Publié le Mercredi 27 avril 2022 à 20h00.

Violences faites aux femmes : on ment dès qu’on élève la voix

La dernière série Netflix, « Anatomie d’un scandale », sortie le 15 avril, raconte l’histoire d’un homme qui a commis un viol et dont la victime a porté plainte. Et à la fin, il s’en sort.

Évidemment comme on est sur Netflix, l’injustice ne doit pas être totale et connait un petit retournement de situation dans les dix dernières minutes. Mais il n’empêche que sur les faits de viol, il est déclaré innocent. Il n’empêche que sa victime n’apparait quasiment pas dans l’histoire. Il n’empêche que la série est tournée comme un « he said / she said » classique cherchant à répondre à cette fameuse question : « Qui ment ? ». Et la fin est sans équivoque : si c’est bien lui qui ment, c’est elle qui est considérée comme une menteuse. Et dans la vraie vie, c’est tout pareil.

Trois affaires emblématiques

Un peu passées au second plan ces derniers jours, trois affaires sont emblématiques de la violence de l’appareil judiciaire et médiatique contre les femmes qui portent plainte en France comme ailleurs.

Il y a d’abord le 14 avril dernier la condamnation, consternante, de Coline Berry-Rojtman pour diffamation après qu’elle a publiquement accusé son père, Richard Berry, et son ex-belle-mère, Jeane Manson, d’agressions sexuelles et de viols alors qu’elle était enfant. Déclarée coupable pour avoir dénoncé des faits qui eux, n’ont pas encore fini d’être investigués. Coupable d’avoir parlé en somme, d’avoir élevé la voix contre ­l’inceste qu’elle subi.

Il y a ensuite le 22 avril l’acquittement, hallucinant, des deux policiers Antoine Quirin et Nicolas Redouane, accusés de viol par la canadienne Emily Spanton dans les locaux de la police judiciaire au 36 quai des Orfèvres. Ce jugement rendu en appel vient déclarer les policiers innocents au prétexte, notamment, que leur victime n’était pas crédible.

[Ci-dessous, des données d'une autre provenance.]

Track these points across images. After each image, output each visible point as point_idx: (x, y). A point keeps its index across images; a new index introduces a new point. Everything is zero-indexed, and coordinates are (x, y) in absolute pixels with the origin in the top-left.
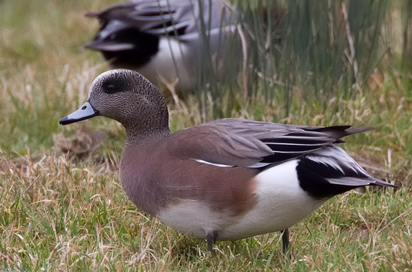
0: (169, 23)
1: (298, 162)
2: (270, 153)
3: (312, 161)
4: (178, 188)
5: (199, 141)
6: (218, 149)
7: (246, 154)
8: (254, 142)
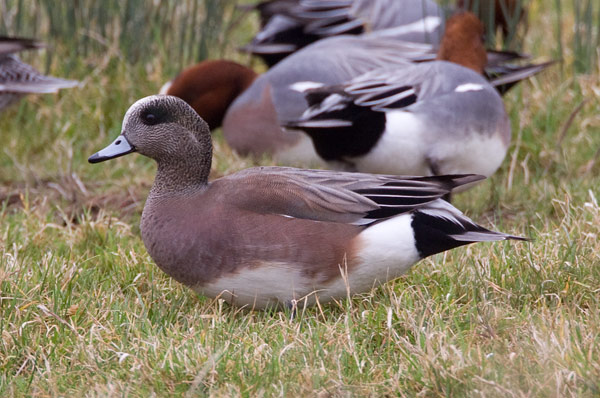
0: (345, 20)
1: (413, 217)
2: (374, 206)
3: (428, 215)
4: (263, 248)
5: (278, 192)
6: (309, 202)
7: (345, 208)
8: (349, 194)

Il y a toujours, à l’heure où ces mots sont écrits, la vague de soutien, écœurante, à Johny Depp, que son ex-compagne Amber Heard accuse de violences et de viol. Ce déchainement de fans et d’articles de presse visent à démontrer l’innocence de Johny Depp en décortiquant les moindres phrases, les moindres faits et gestes de sa victime qui est transformée, de fait, en éternelle coupable.

Des conséquences sur nos vies

Systématiquement, lorsque nous dénonçons les violences dont nous sommes victimes, lorsque nous portons plainte, nous sommes catégorisées menteuses. Nos mobiles ? L’argent, la gloire, le pouvoir. Et donc les mots sont posés : si nous mentons, c’est par jalousie, par volonté de nuire, par ambition. Et ces accusations terribles ont des conséquences tout à fait réelles sur nos vies à toutes.

Lorsque l’une d’entre nous se retrouve sur le banc des accusées pour diffamation et se fait gifler en plein tribunal comme cela a été le cas pour Coline Berry-Rojtman. Lorsque les violeurs de l’une d’entre nous sont déclarés innocents sous les applaudissements de leur collègues, comme cela a été le cas pour Emily Spanton. Lorsque le procès médiatise les attaques dont sommes victimes, comme cela est le cas pour Amber Heard accusée tout à la fois de ne pas pleurer, puis de trop en faire. Lorsque l’une d’entre nous est accusée de mentir, nous hésitons toutes à parler. Après MeToo et la libération de la parole nous devons maintenant obtenir la reconnaissance de la vérité. Sans la justice, nos voix ne pourront jamais être entendues.